Taste Holdings is similar to a farming enterprise. It needs a constant inflow of new cash injections to remain operational. The shareholders are basically subsidizing the coffee and burgers for the clients. I hope this rights issue is oversubscribed because I still can’t afford the coffee at Starbucks.

The share is currently trading between 70c and 88c at 1 billion shares. Now, if you make the shares 2 billion, surely your mush half the price, such that the share is only 35c to 44c. Why I would want to pay 90c for this is still beyond me. Our arithmetic was better even under Apartheid, how a how a bunch of Corporate Gray Suits can’t figure this out is beyond me. As it is I will have my investment halved, not to mention that the share returned from lofty levels not too long ago. As for me I will stay on the sides, and buy at the market gauged price, otherwise, there a plentiful of other opportunities to deploy one’s capital at better returns. (Disclaimer – I hold a truck load full of share in Taste since 2010.)

The relative value of the shares are illustrated by the amount of shares you will have to exchange for one cup of Starbucks. Then, according to 1’st year economics, it is clear that the demand for shares is weaker than the demand for coffee. To the shareholders who are willing to support the rights offer, this looks like an arbitrage opportunity, go long the shares and short the coffee.
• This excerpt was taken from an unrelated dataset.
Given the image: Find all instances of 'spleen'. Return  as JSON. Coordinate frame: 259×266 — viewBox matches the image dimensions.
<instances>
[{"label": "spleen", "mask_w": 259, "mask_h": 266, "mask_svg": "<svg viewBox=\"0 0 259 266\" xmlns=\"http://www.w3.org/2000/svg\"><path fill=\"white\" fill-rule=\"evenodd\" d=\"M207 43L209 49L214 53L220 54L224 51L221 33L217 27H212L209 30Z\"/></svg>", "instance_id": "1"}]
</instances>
There you go, a risk-free trade!

I would make the departure of Conzago a condition of the capital raising exercise.Too many mom and pop stores in this Group which are probably being neglected and not viable.Dominoes growth was only due to them having to fund many of the franchisees ,which is an absurd financing model.They dont have the capital base to be able to do this.Starbucks USA clearly had the wool pulled over their eyes,and some fresh blood at the top could do wonders to invogorate this ailing group

A classic example of ‘throwing good money after bad’

Everyone and I mean absolutely everyone except Carlo Gonzalo himself questioned the viability of these deals at the time, but he persisted, knowing fully well that if it doesn’t work out or if he ran into any hiccups, shareholders would be there stem the flow of bleeding, probably taking notes on how to run a business from the ANC and our S.O.E’s.
All Taste shareholders should indeed call for Carlo’s head before pumping more cash into this business.

Once again, just because something works in the USA doesn’t mean it will work in SA. There is nothing special about Dominos’ pizza and you can hardly compare it to any wood-fired pizza. It doesn’t offer anything more than Debonairs’ electric oven made pizza. The same with Starbucks coffee. Seriously what is the big deal about Starbucks coffee? You can get a cup of freshly ground coffee at numerous other places at half the price. I am glad South Africans don’t just believe that “because something comes from America it must be better.”